# TASK DESCRIPTION
According to the passage on John of Damascus and icons, around what year was "Discourses on Sacred Images" written?

# PASSAGE TO READ
>>>

Should Christians Worship Sacred Images? John of Damascus & Icons
The Church of Christ tends to be pretty averse to religious imagery. It's rare for Churches of Christ to display artwork depicting Jesus, the saints, or even biblical scenes outside Sunday school classes. It does happen, but usually it's an accident indicating the building was purchased from a denomination. It's possible this situation arose from our anti-Catholic roots.
I grew up hearing that Catholics worshiped idols of Mary and the other saints. Eventually, I began to suspect that wasn't the whole truth and that the issue was more complicated than I'd been led to believe. However, it's always been hard for me to see much of a difference between the way pagans and Catholics interact with their figures. However, I've only recently become interested enough in this topic to start seriously researching, and I decided to read an ancient classic on the topic. John of Damascus' 'Discourses on Sacred Images' was written around AD 730 as Eastern Christians were coming into contact with their new Muslim adversaries. Islam condemns religious images as idolatrous, and they therefore condemned Christians for venerating images of Jesus and the saints.

<<<

# DATASET EXTRACT
>>>

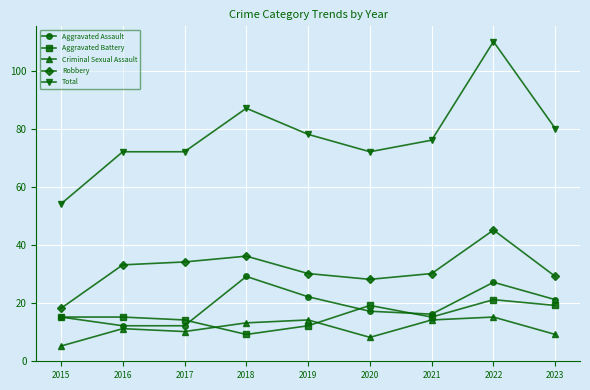

Rank the series by their maximum value, from highest to lowest.

Total, Robbery, Aggravated Assault, Aggravated Battery, Criminal Sexual Assault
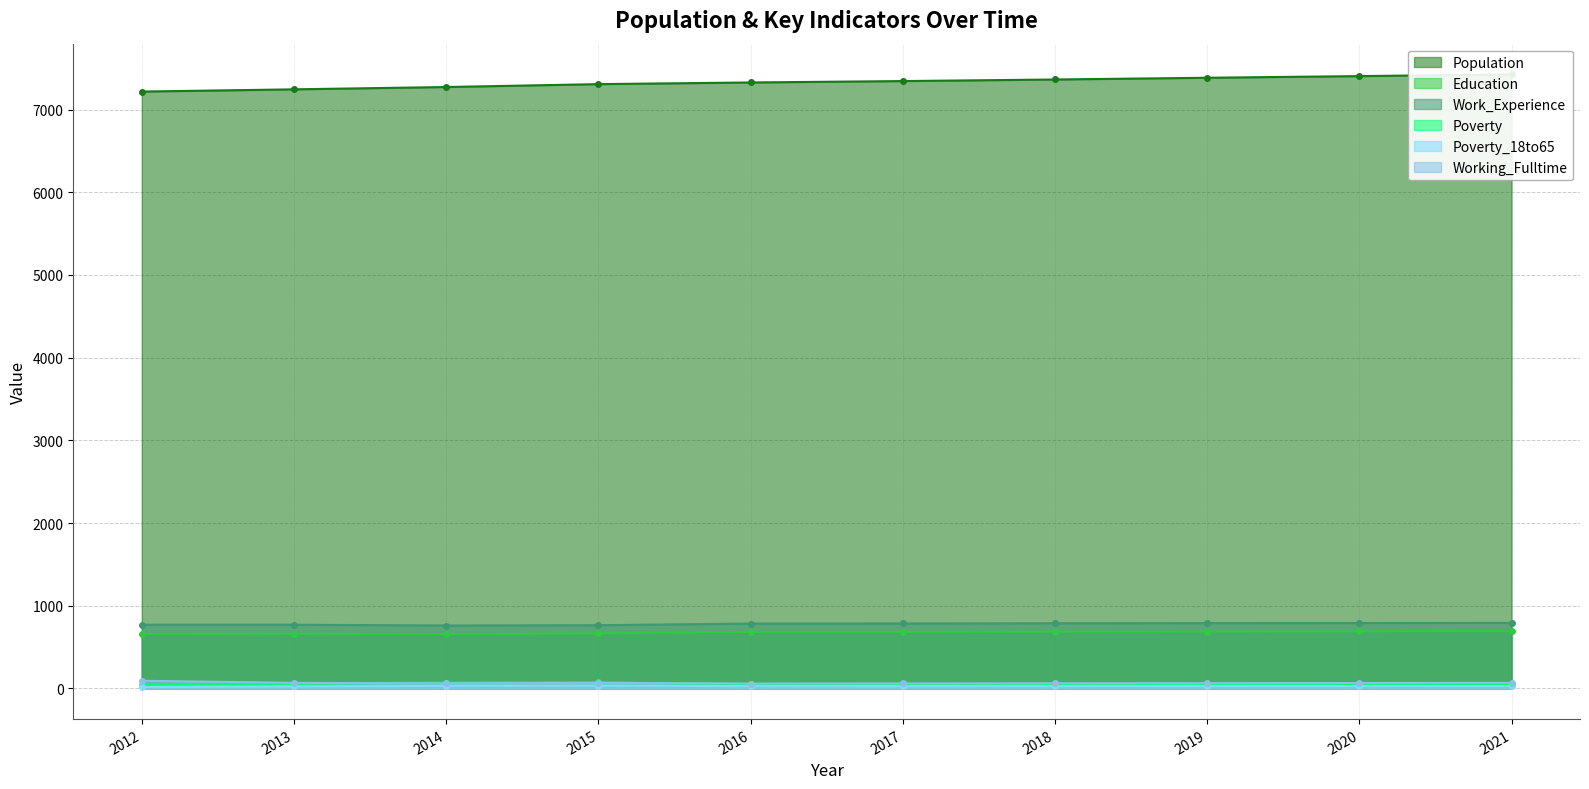

What is the total value across all series at 2017?

8951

<<<

# FINISHED EXERCISE
Around AD 730.